DIRECTIVE A: In the forum thread on book recommendations, which sport had the opening poster mostly trained in as a fighter?
--- start TEXT BLOCK ---
# Book Recommendations



## Canuck Brawler (Apr 23, 2012)

Hi, just getting back into training after years of erstwhile training for other sports. Had been mostly involved with Muay Thai, when I was training as a fighter, and I'm looking for books on MMA training. If anyone can recommend a good all-around book on the subject, I would appreciate it as a recommendation for a starting point. I'm sure multi-disciplinary training is much different than training for one sport/style, and I'd like to come away with a well-rounded view of what I'm in for. Thanks.


----------



## Guest (Apr 24, 2012)

i dont really read martial arts books id rather watch training dvds , but i have only one book and thats bas ruttens big books of combat , theres plenty out there if you know how to use torrent sites


----------



## TheOni (Feb 6, 2012)

I've never been one to read training books, when I first started training I found that if i wasnt sure on something, sitting down after class and taking notes directly from my trainer was a really effective way of breaking things down in terms that were easy to understand, authors tend to over-complicate what they're trying to say, which can be annoying as hell, so my advice would be to just train and take your own notes.


----------



## TheOni (Feb 6, 2012)

Dana White said:


> No one cares about your opinion. This forum sucks.


Log off and don't come back then.


----------



## TheOni (Feb 6, 2012)
--- end TEXT BLOCK ---
--- start INPUT FOR THIS TASK ---
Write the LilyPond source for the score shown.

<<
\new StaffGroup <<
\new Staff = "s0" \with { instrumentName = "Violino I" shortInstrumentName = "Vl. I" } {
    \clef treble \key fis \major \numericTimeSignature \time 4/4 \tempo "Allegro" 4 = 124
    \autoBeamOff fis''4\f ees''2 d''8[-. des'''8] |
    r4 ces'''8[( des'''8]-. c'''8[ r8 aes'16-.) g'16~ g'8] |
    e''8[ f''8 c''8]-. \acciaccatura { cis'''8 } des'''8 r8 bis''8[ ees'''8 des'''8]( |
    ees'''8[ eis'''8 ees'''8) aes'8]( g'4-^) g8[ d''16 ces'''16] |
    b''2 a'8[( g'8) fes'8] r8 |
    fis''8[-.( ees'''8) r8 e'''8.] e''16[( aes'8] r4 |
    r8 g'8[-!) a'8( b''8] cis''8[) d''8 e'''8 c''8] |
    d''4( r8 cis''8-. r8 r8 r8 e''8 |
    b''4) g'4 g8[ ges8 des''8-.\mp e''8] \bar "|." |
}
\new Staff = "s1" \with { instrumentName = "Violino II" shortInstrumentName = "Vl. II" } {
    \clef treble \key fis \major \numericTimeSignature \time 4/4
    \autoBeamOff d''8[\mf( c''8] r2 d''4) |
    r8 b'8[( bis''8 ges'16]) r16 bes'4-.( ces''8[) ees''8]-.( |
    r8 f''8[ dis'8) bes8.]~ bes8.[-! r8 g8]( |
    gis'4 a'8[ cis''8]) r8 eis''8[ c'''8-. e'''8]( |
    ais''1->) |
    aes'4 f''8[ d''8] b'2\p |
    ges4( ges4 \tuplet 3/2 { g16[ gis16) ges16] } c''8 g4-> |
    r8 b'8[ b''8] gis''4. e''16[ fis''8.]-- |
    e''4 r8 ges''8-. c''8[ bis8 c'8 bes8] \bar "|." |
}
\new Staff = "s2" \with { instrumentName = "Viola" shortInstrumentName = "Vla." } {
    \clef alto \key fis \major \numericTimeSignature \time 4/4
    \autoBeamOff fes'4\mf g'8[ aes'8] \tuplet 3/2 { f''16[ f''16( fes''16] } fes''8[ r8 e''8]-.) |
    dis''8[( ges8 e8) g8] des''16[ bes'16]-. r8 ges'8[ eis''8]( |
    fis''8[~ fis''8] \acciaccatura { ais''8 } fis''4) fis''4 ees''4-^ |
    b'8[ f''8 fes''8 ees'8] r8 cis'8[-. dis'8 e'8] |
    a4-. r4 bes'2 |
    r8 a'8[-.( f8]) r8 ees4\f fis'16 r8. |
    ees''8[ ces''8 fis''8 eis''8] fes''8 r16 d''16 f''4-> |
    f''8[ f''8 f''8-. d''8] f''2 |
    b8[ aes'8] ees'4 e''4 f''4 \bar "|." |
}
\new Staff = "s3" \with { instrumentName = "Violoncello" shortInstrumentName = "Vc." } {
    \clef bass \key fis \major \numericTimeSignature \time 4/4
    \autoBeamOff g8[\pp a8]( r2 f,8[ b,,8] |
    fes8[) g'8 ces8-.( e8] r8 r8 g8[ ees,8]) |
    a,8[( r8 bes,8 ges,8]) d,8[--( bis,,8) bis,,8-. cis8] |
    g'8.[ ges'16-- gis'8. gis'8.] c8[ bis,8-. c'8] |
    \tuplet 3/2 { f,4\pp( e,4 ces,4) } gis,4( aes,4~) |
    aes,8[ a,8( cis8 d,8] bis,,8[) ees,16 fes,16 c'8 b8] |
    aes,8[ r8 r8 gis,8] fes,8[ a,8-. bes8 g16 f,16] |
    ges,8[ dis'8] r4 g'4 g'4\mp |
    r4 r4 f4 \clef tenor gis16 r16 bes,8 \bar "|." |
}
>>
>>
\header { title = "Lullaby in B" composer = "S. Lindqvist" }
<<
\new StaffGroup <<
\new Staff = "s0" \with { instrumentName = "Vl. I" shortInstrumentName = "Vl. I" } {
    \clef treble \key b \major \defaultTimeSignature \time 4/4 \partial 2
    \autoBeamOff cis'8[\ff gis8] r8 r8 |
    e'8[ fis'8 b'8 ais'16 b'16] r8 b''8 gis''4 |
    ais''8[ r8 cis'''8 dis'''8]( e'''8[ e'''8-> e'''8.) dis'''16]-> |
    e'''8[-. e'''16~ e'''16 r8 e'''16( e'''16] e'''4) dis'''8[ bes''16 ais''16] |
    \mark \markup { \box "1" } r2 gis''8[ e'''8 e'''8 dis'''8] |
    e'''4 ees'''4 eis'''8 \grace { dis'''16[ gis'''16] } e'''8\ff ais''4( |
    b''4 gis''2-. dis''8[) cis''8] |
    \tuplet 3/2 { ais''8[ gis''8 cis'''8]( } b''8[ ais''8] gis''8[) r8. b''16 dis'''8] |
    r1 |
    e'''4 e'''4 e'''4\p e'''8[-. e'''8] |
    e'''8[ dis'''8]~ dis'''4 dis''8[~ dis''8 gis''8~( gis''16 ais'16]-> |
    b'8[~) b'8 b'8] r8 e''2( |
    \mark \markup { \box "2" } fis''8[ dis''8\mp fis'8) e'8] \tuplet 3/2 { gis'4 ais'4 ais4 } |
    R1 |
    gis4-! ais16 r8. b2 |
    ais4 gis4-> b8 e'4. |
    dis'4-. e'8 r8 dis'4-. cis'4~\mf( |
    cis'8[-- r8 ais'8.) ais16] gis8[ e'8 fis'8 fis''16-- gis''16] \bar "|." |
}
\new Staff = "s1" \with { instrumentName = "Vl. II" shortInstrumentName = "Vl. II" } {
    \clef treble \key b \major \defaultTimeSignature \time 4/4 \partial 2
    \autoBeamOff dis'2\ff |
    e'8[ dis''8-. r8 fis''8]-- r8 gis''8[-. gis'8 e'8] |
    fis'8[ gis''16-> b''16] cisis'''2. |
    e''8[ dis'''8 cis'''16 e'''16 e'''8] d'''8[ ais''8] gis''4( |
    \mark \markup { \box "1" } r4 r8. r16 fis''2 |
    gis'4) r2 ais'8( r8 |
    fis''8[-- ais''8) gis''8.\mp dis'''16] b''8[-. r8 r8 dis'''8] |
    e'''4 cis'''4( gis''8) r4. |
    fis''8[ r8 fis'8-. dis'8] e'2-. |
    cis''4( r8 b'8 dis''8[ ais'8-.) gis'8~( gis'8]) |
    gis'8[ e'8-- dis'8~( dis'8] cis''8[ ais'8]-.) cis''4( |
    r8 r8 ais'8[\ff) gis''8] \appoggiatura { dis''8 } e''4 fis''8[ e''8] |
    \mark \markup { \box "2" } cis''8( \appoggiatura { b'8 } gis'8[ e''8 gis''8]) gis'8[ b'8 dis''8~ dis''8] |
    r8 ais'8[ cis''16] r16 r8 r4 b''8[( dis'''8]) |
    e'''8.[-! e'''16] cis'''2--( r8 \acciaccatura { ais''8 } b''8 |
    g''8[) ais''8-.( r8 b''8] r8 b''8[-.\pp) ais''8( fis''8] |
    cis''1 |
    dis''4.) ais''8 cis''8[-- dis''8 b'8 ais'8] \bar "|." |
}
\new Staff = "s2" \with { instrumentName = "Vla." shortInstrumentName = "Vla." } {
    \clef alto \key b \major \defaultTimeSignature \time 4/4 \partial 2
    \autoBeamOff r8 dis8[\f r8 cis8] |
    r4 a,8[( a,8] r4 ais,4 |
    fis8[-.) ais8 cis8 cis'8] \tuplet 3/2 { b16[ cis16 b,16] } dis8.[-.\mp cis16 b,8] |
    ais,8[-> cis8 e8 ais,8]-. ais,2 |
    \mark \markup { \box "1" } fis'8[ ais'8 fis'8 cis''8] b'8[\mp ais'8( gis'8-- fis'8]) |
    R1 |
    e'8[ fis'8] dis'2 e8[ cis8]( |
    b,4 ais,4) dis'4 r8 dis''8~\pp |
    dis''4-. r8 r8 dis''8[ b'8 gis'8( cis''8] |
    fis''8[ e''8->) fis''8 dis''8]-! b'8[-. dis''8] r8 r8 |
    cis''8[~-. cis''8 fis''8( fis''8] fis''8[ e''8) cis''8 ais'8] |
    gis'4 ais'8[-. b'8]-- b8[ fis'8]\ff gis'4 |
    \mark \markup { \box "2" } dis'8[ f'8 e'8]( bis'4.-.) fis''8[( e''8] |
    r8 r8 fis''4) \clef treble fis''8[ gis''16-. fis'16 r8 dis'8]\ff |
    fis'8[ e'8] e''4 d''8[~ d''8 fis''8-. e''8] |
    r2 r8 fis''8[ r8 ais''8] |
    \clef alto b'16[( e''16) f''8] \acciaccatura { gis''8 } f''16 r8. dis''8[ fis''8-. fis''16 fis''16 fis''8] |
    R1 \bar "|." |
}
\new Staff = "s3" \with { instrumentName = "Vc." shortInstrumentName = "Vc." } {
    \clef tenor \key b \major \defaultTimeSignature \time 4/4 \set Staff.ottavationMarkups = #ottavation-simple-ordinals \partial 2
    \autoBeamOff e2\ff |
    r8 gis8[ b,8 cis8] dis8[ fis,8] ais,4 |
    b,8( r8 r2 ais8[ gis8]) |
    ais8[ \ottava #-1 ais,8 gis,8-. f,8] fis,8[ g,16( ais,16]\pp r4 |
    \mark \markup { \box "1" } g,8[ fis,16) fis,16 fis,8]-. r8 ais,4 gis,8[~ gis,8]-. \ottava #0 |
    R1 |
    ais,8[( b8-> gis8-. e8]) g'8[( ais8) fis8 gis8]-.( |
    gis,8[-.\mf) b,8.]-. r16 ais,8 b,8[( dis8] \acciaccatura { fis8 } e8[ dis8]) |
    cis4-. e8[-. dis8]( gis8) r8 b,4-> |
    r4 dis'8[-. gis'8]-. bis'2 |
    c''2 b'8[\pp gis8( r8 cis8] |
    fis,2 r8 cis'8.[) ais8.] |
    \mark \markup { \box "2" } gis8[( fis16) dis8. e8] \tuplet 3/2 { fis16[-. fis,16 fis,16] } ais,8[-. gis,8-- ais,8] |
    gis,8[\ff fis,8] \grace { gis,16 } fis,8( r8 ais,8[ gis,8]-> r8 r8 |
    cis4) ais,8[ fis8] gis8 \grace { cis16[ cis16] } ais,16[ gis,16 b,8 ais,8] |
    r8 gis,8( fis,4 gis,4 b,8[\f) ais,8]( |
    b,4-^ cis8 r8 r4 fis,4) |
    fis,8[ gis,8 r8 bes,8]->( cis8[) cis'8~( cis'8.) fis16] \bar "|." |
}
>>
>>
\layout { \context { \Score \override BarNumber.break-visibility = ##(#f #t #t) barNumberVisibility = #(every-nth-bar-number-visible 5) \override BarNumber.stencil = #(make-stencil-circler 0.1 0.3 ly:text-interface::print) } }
--- end INPUT FOR THIS TASK ---
DIRECTIVE B: Select every line of the rows that contains the string "clef".

EXPECTED ANSWER A: Muay Thai.

EXPECTED ANSWER B:
    \clef treble \key fis \major \numericTimeSignature \time 4/4 \tempo "Allegro" 4 = 124
    \clef treble \key fis \major \numericTimeSignature \time 4/4
    \clef alto \key fis \major \numericTimeSignature \time 4/4
    \clef bass \key fis \major \numericTimeSignature \time 4/4
    r4 r4 f4 \clef tenor gis16 r16 bes,8 \bar "|." |
    \clef treble \key b \major \defaultTimeSignature \time 4/4 \partial 2
    \clef treble \key b \major \defaultTimeSignature \time 4/4 \partial 2
    \clef alto \key b \major \defaultTimeSignature \time 4/4 \partial 2
    r8 r8 fis''4) \clef treble fis''8[ gis''16-. fis'16 r8 dis'8]\ff |
    \clef alto b'16[( e''16) f''8] \acciaccatura { gis''8 } f''16 r8. dis''8[ fis''8-. fis''16 fis''16 fis''8] |
    \clef tenor \key b \major \defaultTimeSignature \time 4/4 \set Staff.ottavationMarkups = #ottavation-simple-ordinals \partial 2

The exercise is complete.